**To do**
Every record shown here needs to be repeated exactly.

**Source data**
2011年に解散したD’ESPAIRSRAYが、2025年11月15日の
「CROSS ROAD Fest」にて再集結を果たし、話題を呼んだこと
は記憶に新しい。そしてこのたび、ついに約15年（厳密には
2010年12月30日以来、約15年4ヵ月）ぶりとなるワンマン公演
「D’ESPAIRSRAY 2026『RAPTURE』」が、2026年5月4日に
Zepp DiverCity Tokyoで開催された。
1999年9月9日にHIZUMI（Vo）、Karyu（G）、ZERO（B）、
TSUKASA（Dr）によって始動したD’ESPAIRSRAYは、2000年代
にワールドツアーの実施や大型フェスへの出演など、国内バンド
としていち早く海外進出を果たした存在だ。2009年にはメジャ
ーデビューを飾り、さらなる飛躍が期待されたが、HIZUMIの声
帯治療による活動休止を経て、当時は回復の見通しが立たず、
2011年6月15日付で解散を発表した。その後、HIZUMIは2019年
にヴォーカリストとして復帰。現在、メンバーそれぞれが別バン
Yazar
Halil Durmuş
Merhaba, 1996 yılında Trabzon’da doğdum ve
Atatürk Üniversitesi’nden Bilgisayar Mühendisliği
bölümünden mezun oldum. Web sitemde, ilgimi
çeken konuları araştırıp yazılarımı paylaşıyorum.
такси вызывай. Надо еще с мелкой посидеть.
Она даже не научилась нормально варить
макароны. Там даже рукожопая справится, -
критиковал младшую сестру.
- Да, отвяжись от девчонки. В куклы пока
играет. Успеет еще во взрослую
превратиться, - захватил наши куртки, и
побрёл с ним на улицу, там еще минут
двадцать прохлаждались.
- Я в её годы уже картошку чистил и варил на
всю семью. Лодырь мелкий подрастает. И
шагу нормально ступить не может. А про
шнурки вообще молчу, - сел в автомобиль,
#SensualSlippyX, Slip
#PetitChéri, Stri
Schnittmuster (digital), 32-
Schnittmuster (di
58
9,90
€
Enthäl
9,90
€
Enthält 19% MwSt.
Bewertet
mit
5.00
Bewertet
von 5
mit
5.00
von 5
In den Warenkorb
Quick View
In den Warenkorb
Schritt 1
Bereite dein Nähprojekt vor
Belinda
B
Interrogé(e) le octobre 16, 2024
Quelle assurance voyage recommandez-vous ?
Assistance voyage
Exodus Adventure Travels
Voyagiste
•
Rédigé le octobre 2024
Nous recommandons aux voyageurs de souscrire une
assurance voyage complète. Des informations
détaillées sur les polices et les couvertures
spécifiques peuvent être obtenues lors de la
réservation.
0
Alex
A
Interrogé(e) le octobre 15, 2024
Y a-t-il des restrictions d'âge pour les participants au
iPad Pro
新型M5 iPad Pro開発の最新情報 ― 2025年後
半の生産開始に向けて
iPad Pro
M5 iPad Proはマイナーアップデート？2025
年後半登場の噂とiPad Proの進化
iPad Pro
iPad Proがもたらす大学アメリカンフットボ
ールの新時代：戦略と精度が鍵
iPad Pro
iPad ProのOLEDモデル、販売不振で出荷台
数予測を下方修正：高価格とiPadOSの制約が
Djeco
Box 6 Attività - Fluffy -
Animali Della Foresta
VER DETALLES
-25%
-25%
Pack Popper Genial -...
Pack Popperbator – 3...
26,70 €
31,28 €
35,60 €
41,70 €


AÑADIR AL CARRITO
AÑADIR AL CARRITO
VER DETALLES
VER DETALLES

**Answer area**
2011年に解散したD’ESPAIRSRAYが、2025年11月15日の
「CROSS ROAD Fest」にて再集結を果たし、話題を呼んだこと
は記憶に新しい。そしてこのたび、ついに約15年（厳密には
2010年12月30日以来、約15年4ヵ月）ぶりとなるワンマン公演
「D’ESPAIRSRAY 2026『RAPTURE』」が、2026年5月4日に
Zepp DiverCity Tokyoで開催された。
1999年9月9日にHIZUMI（Vo）、Karyu（G）、ZERO（B）、
TSUKASA（Dr）によって始動したD’ESPAIRSRAYは、2000年代
にワールドツアーの実施や大型フェスへの出演など、国内バンド
としていち早く海外進出を果たした存在だ。2009年にはメジャ
ーデビューを飾り、さらなる飛躍が期待されたが、HIZUMIの声
帯治療による活動休止を経て、当時は回復の見通しが立たず、
2011年6月15日付で解散を発表した。その後、HIZUMIは2019年
にヴォーカリストとして復帰。現在、メンバーそれぞれが別バン
Yazar
Halil Durmuş
Merhaba, 1996 yılında Trabzon’da doğdum ve
Atatürk Üniversitesi’nden Bilgisayar Mühendisliği
bölümünden mezun oldum. Web sitemde, ilgimi
çeken konuları araştırıp yazılarımı paylaşıyorum.
такси вызывай. Надо еще с мелкой посидеть.
Она даже не научилась нормально варить
макароны. Там даже рукожопая справится, -
критиковал младшую сестру.
- Да, отвяжись от девчонки. В куклы пока
играет. Успеет еще во взрослую
превратиться, - захватил наши куртки, и
побрёл с ним на улицу, там еще минут
двадцать прохлаждались.
- Я в её годы уже картошку чистил и варил на
всю семью. Лодырь мелкий подрастает. И
шагу нормально ступить не может. А про
шнурки вообще молчу, - сел в автомобиль,
#SensualSlippyX, Slip
#PetitChéri, Stri
Schnittmuster (digital), 32-
Schnittmuster (di
58
9,90
€
Enthäl
9,90
€
Enthält 19% MwSt.
Bewertet
mit
5.00
Bewertet
von 5
mit
5.00
von 5
In den Warenkorb
Quick View
In den Warenkorb
Schritt 1
Bereite dein Nähprojekt vor
Belinda
B
Interrogé(e) le octobre 16, 2024
Quelle assurance voyage recommandez-vous ?
Assistance voyage
Exodus Adventure Travels
Voyagiste
•
Rédigé le octobre 2024
Nous recommandons aux voyageurs de souscrire une
assurance voyage complète. Des informations
détaillées sur les polices et les couvertures
spécifiques peuvent être obtenues lors de la
réservation.
0
Alex
A
Interrogé(e) le octobre 15, 2024
Y a-t-il des restrictions d'âge pour les participants au
iPad Pro
新型M5 iPad Pro開発の最新情報 ― 2025年後
半の生産開始に向けて
iPad Pro
M5 iPad Proはマイナーアップデート？2025
年後半登場の噂とiPad Proの進化
iPad Pro
iPad Proがもたらす大学アメリカンフットボ
ールの新時代：戦略と精度が鍵
iPad Pro
iPad ProのOLEDモデル、販売不振で出荷台
数予測を下方修正：高価格とiPadOSの制約が
Djeco
Box 6 Attività - Fluffy -
Animali Della Foresta
VER DETALLES
-25%
-25%
Pack Popper Genial -...
Pack Popperbator – 3...
26,70 €
31,28 €
35,60 €
41,70 €


AÑADIR AL CARRITO
AÑADIR AL CARRITO
VER DETALLES
VER DETALLES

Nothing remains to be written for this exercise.